The Exhibition Road Quarter review, V&A - an intelligent and much needed expansion | reviews, news & interviews
The Exhibition Road Quarter review, V&A - an intelligent and much needed expansion
The Exhibition Road Quarter review, V&A - an intelligent and much needed expansion
One of the country's great museums gets a makeover
Oh those Victorians! Hail Prince Albert whose far-sighted ambition led to Albertopolis, embracing museums, galleries, universities and the Royal Albert Hall.
In its largest building project since 1909, the museum continues to enhance, expand and change to meet different demands: demands from visitors, and demands from the objects themselves for ever higher standards of preservation, scholarship, conservation and display. A huge new development on Exhibition Road – dubbed the Exhibition Quarter – long in the planning and six years in the building, opened to the public on 30 June, designed by Amanda Levete’s architectural firm, in collaboration with Arup engineering, Wates construction, and other specialists. It is just the most visible part of the V&A’s long running Future Plan, marked by a week-long free festival of umpteen events, called "Reveal".
And what do you get? Well, really big bangs for your buck with much behind the scenes. There's an enormous new exhibition space in what was a basement, last used from 1981-1986 for the Conran Foundation-financed design exhibitions that preceded the Design Museum. Behind the scenes are spaces for storage, conservation and preparation, a loading bay for the whole museum (geared to the size of a maharaja’s Rolls Royce – you couldn’t make it up) and for access for each bespoke special exhibition. At last the V&A will have a specially created space for temporary shows, no longer reliant for its spectaculars (think McQueen, Bowie) on the continual recycling of the awkward east end spaces which decades ago were the public cafeteria. The new Sainsbury Gallery’s first extravaganza will be Opera: Passion, Power, Politics from 30 September, such hoped-for blockbusters providing significant financial support in these straitened times.
There are two vertiginous stairway entrances (and a lift) to the new gallery space (pictured above right). The Blavatnik Hall also has of course a shop, lots of facilities (bubble gum pink for both Ladies and Gentlemen) including a buggy park, as well as terrific views of the V&A’s big inner courtyard garden.

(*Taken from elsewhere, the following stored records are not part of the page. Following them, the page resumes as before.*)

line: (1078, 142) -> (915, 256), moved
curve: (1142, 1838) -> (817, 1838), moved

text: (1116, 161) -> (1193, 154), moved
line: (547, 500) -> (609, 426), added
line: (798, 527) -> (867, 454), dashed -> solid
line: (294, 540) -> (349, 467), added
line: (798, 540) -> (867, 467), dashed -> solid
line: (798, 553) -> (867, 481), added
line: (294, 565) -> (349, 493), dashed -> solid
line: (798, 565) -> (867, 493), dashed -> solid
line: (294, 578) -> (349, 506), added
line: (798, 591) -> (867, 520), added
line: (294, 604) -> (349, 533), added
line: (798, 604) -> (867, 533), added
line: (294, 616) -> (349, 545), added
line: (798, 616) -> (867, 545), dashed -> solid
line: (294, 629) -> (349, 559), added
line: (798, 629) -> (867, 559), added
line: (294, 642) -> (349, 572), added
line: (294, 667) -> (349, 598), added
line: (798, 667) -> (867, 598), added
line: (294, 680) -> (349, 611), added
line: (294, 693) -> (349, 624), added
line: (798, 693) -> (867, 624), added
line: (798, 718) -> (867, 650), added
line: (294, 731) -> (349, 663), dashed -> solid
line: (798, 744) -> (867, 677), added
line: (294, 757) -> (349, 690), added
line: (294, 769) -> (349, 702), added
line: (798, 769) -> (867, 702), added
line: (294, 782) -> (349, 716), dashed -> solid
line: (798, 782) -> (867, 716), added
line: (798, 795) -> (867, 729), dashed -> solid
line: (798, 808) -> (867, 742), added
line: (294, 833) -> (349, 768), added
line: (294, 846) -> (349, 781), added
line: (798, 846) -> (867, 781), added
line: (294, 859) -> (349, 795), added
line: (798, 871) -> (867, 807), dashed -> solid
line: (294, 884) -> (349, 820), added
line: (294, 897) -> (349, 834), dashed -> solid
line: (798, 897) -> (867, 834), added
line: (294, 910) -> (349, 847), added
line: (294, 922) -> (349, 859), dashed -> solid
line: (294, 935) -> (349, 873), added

There are easy entrances to the rest of the museum, taking us on the one hand to the ceramic staircase to upper floors and on the other through the galleries of Buddhist art and on to the sculpture gallery.
The whole also supplies a new entrance on Exhibition Road behind the arcaded 1909 Aston Webb stone colonnade of stone gates, each of the 11 now with its specially designed metal fencing with a pattern of royal arms, and echoes of the marks made by World War Two shelling (main picture). We enter the new external Sackler courtyard with a flooring of 11,000 bespoke porcelain tiles, made in Holland (pictured left). There is also a charming café: a new public meet and mingle space with elegantly minimalist tables and chairs designed by architects (perhaps the V&A should add them to their shop inventory). What is provided is a marvellous light hearted entry to the V&A, which as an entity can seem overwhelming, too grand and complex when first encountered.
The museum is finally visibly integrated into Exhibition Road and its companion museums, not to mention Imperial College. Moreover opened up to scrutiny is the red brick beautifully detailed west façade, and the wall of the Henry Cole Wing with its intricate architectural decoration.The western façade also had to be restored, conserved, even strengthened; the new Sackler entrance courtyard is also the ceiling of the new Sainsbury Gallery. A rather bewildering series of engineering conundrums therefore had to be solved, inevitable when integrating a 21st century build into a 19th century Listed Grade One piece of patchwork architecture.
This new way in to even more and better exhibitions, ease of access for visitors, and helping to make even more sense of the whole building too what the Great Court did in 2000 for the British Museum) is a highly intelligent and much needed expansion for the V&A. But I really do worry about the wet footprints – not to mention chewing gum – on all those lovely white porcelain tiles.